Courtney Love still planning to capture Kurt Cobain’s spirit with a Broadway musical

As part of a continued honoring of Kurt Cobain’s memory that’s included making a crappy statue, publicly releasing photos from the scene of his suicide, and having him cavort around a tropical island for a beer commercial, Courtney Love has reignited plans for a Broadway musical based on her late husband’s life, which he ended prematurely for fear of everything mentioned in this sentence.
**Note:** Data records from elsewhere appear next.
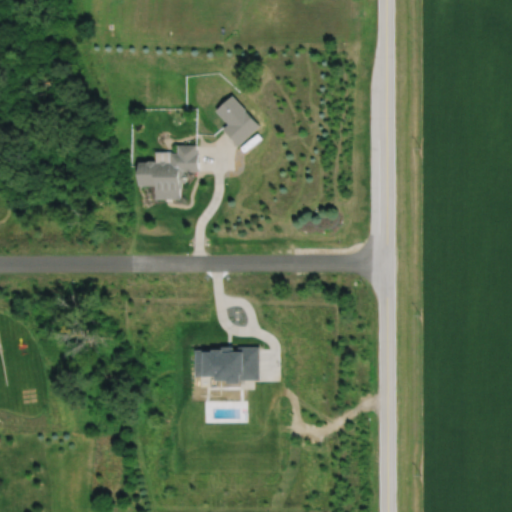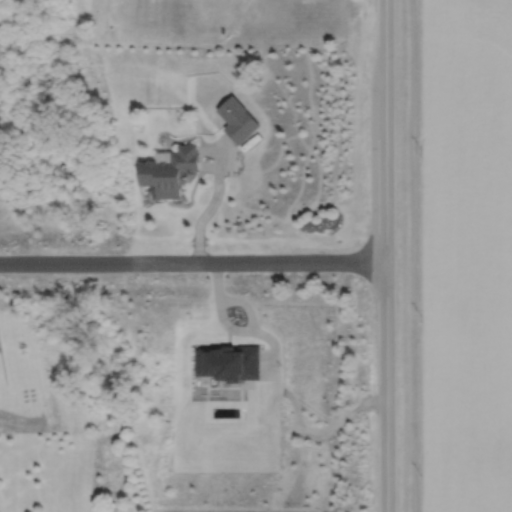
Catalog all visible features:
building: (238, 121)
building: (171, 171)
road: (208, 209)
road: (392, 255)
crop: (465, 255)
road: (196, 273)
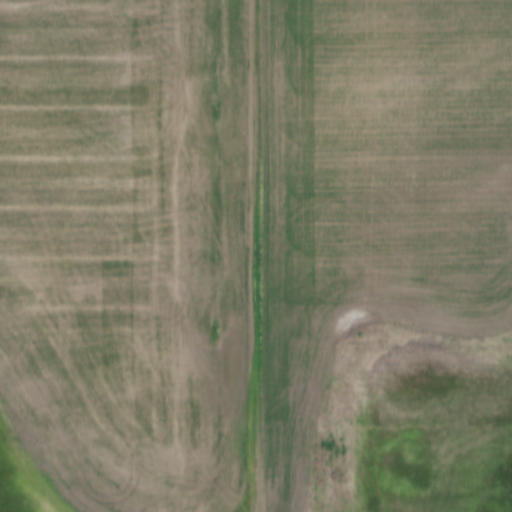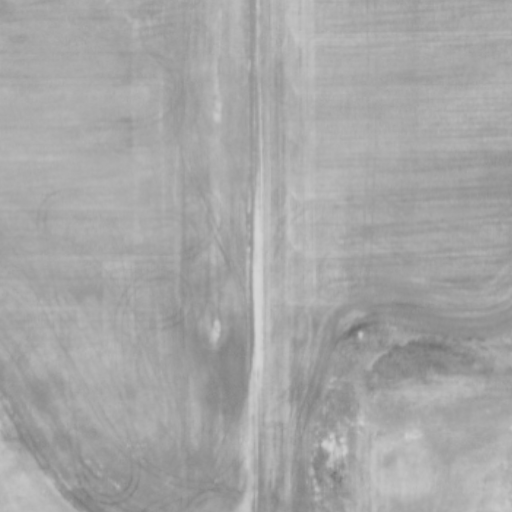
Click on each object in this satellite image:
road: (264, 255)
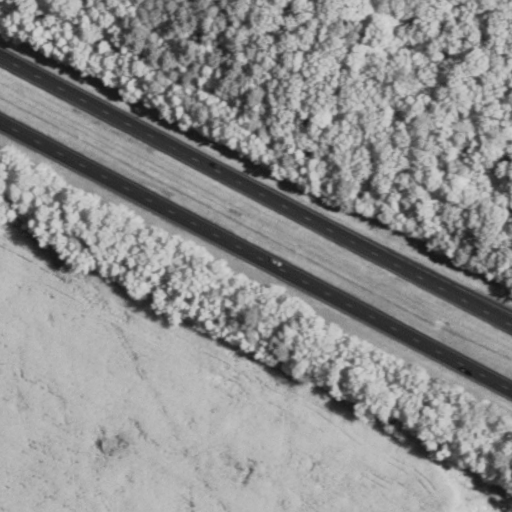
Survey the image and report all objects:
road: (256, 181)
road: (256, 257)
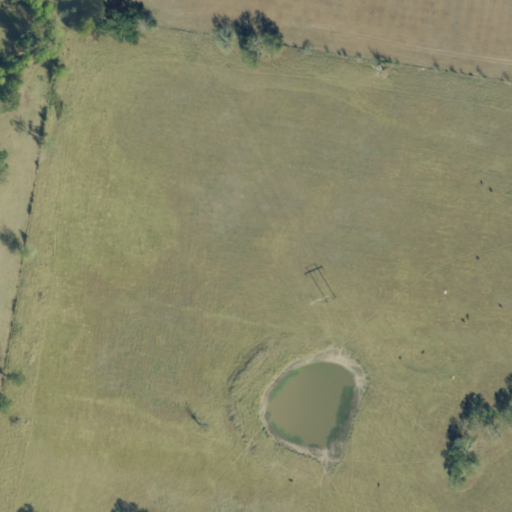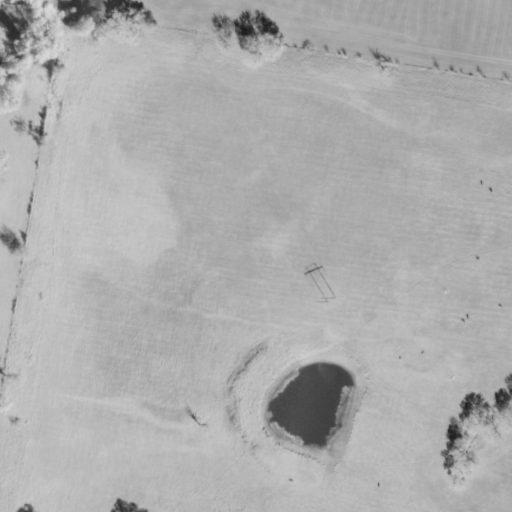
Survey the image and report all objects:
power tower: (331, 296)
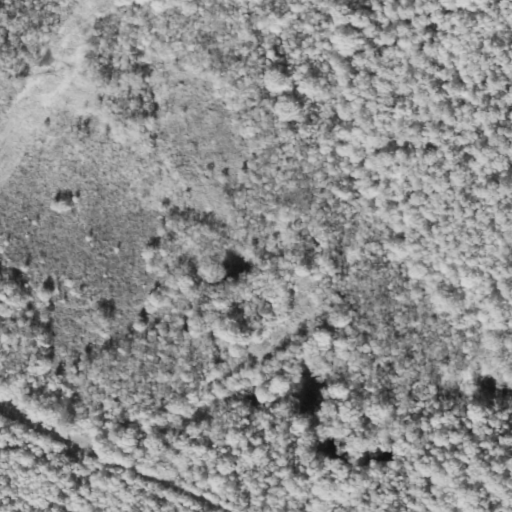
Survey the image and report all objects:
road: (120, 462)
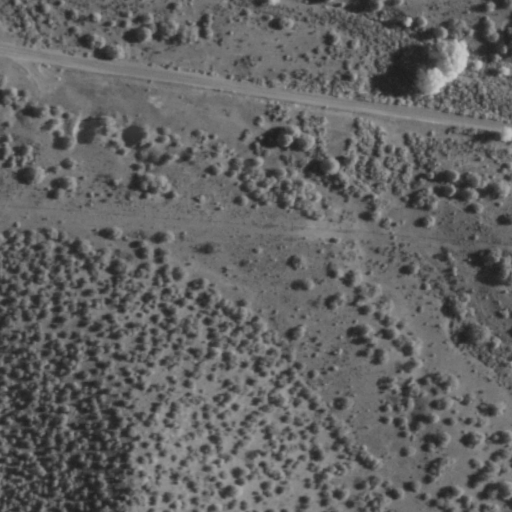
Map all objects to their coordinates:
road: (255, 86)
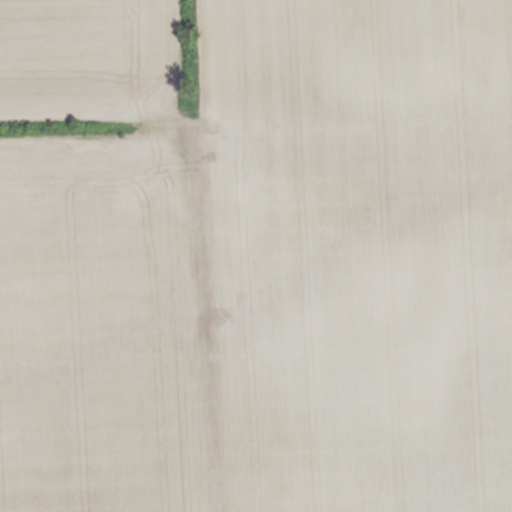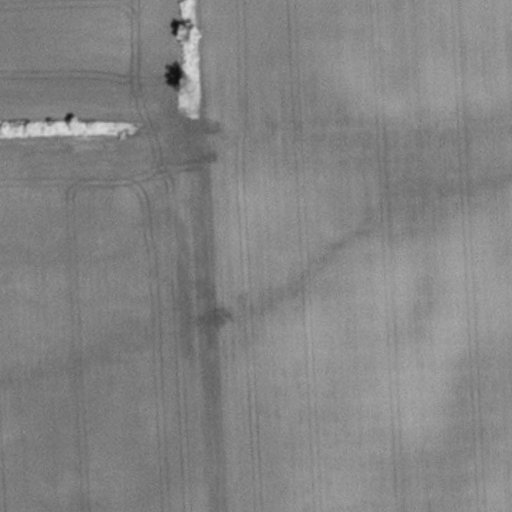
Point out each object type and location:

Plans for a Nirvana musical have been rumored—and subsequently denied—for a couple of years now, but in a new NME interview, Love seems to have redoubled her plans for a stage play, along with a biopic and documentary, that will revisit the story of Nirvana according to the person most suited to tell it: the unstable woman who married its frontman for the final three years of his life.

“After being swarmed by tons of Nirvana fanmail and social media posts pushing for a musical to become a reality,” Love begins, of the many pro-Nirvana musical posts on social media, like so much plane debris, only she can see, “both Frances and I have thought long and hard and agreed that if we can reach up to the highest shelf and select a team of the greatest and most respected writers, producers and directors, then a Broadway musical is very likely to happen.” Still, Love acknowledges some obstacles remain, even beyond the inherent danger of Love taking something off a shelf.

“There would have to be a story, and a great story, one that hasn't been told before,” Love said of the story that definitely has been told before, in numerous biographies, but rarely with direct financial or emotional benefit to Courtney Love. “I would devote countless hours with an A-team to create a project that reflects Kurt in the most respectful but honest way possible, so that his story, his music and his legacy can be resurrected on stage for not only the world to see, but more importantly for our daughter to see.”

Indeed, if Courtney Love has a problem, if no one else wants to help, and if she can find them, maybe she can hire the A-team. Until then, like a desperate Mexican village, Cobain’s legacy will just have to continue to suffer through the occasional exploitation, awaiting the kind of honest, respectful treatment it can only get in a Courtney Love-produced Broadway musical.